StopFake a demandé des éclaircissements au chercheur d’Histoire intellectuelle, Yaroslav Zatyliuk, (de l’Institut de l’Histoire ukrainienne). «Anna Iaroslavna aurait dû quand même être surprise de ces déclarations à propos de «russes» ou «ukrainienne», a-t-il dit, parce qu’elle était une des filles du prince de Kiev Iaroslav-le-Sage. Elle est représentante de la lignée des Rurikovich. Cette lignée a des origines scandinaves, c’est un cas d’école». Yaroslav Zatilyliuk a déclaré que «cet amalgame de la Rus’ ancienne avec la Russie contemporaine que Poutine tente d’imposer n’est qu’une manipulation politique. Les racines de la Russie contemporaine se trouvent dans les temps de la principauté Vladimiro-Souzdalsk (c’était au XIIe siècle) qui a ensuite été remplacée par la Moscovie. С’est exactement sous ce nom que les terres de Moscou sont indiqués sur les cartes européennes du XV-XVIIIe siècles. Les sujets des tzars de Moscou étaient nommés «moscovites» ou les «moscovtzi». Après la bataille de Poltava en 1709, Pheophan Prokopovitch, l’un des principaux idéologue de l’Empire de la future Russie, a nommé l’État du tzar Petr 1 comme «Rossia» pour la première fois. Dans le contexte rhétorique, un tel remplacement signifiait que Petr dirigeait également l’héritage des «anciens princes de Kiev». Cette interprétation remonte aux œuvres des auteurs ecclésiastiques de XVII siècle qui cherchaient à instaurer une parenté entre les Romanov de Moscou et l’ancienne dynastie des Rurikovich.

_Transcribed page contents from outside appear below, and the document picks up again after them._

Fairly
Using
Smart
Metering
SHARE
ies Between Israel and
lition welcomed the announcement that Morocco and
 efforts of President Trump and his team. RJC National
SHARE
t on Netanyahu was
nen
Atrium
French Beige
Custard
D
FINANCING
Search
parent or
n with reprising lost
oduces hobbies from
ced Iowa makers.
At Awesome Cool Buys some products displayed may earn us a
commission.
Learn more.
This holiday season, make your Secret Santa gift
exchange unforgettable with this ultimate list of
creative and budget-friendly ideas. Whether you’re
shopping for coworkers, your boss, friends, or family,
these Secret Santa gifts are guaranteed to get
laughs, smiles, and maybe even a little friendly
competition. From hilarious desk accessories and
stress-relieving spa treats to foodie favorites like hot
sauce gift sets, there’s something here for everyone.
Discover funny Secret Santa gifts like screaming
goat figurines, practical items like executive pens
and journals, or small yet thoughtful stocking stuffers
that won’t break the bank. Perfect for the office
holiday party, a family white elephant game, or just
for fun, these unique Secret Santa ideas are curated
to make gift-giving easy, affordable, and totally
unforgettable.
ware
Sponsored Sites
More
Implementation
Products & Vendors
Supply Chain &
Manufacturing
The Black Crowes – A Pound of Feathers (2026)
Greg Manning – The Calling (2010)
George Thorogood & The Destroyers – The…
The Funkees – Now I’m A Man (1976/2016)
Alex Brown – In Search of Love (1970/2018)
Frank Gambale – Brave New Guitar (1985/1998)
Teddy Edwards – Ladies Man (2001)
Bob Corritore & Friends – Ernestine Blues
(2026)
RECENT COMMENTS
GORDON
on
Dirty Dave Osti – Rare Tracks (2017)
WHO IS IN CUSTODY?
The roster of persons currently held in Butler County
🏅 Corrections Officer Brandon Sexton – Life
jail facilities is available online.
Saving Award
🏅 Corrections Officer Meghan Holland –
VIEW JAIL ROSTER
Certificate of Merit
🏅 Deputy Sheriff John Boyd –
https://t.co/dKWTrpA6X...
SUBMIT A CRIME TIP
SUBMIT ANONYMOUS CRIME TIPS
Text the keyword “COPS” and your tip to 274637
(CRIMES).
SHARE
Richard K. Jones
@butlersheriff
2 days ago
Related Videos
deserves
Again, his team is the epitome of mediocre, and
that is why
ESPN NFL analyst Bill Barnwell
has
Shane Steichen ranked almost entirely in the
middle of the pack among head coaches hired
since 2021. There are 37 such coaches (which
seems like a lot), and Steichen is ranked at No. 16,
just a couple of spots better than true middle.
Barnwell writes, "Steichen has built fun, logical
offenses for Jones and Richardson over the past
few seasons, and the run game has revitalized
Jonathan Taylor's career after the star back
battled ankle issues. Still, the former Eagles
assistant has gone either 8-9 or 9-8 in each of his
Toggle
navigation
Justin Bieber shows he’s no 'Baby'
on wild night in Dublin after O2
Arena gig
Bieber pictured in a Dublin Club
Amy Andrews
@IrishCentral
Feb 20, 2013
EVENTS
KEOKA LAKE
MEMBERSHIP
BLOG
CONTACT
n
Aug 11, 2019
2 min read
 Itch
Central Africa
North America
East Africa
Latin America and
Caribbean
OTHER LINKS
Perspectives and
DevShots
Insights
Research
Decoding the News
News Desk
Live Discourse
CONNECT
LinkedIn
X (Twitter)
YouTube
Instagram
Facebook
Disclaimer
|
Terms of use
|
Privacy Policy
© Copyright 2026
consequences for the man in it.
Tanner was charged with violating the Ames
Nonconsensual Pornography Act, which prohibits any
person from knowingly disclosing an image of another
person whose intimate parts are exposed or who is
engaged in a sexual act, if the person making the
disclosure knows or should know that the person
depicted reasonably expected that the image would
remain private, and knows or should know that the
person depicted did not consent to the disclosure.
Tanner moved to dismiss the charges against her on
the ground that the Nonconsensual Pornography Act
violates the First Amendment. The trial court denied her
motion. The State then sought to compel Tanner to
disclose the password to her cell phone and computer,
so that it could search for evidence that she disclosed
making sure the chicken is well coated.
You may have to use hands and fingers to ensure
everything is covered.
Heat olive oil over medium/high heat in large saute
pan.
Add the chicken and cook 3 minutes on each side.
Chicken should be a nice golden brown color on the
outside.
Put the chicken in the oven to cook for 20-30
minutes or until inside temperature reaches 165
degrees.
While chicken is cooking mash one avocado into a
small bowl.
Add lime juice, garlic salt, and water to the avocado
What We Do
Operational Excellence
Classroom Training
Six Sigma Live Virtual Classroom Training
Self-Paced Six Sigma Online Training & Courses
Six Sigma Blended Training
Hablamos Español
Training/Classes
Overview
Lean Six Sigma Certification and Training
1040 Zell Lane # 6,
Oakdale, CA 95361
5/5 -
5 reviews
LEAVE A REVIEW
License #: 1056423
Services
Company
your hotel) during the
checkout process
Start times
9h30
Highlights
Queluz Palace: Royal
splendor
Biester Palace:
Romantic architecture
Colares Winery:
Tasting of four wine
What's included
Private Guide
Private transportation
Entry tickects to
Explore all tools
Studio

C’est donc un captation d’héritage pareille qui permet aujourd’hui à l’élite politique de la Fédération de la Russie de baser ses prétentions sur l’héritage historique de la Rus’ de Kiev ».
Plus d’information sur l’identité d’Anne de Kiev est disponible ici.
Serhii Plokhy, professeur d’Histoire de l’Université Harvard a expliqué dans son étude «The Origins of the Slavic Nations» que les russes tentent de légitimer leur progression territoriale à l’aide de l’idée que Moscou est successeur de la Rus’ de Kiev.
L’affirmation de Poutine au sujet d’Anne de «Russie» a provoqué non seulement «une guerre de correction» sur Wikipedia mais une «bataille» sur Twitter entre les pages officielles de l’Ukraine et de la Russie.
Il faut indiquer que précédemment, les médias russes ont prétendu que c’était le prince «russe» Vladimir qui a christianisé la Russie.
Ainsi, Poutine a tenté de souligner la contribution particulière de la Russie au développement de l’Europe, ainsi que les longues relations entre la Russie et la France comme une certaine continuité historique. La captation d’héritage de Rous’ de Kiev argumente également les prétentions territoriales de la Russie sur l’ensemble de terres ukrainiennes.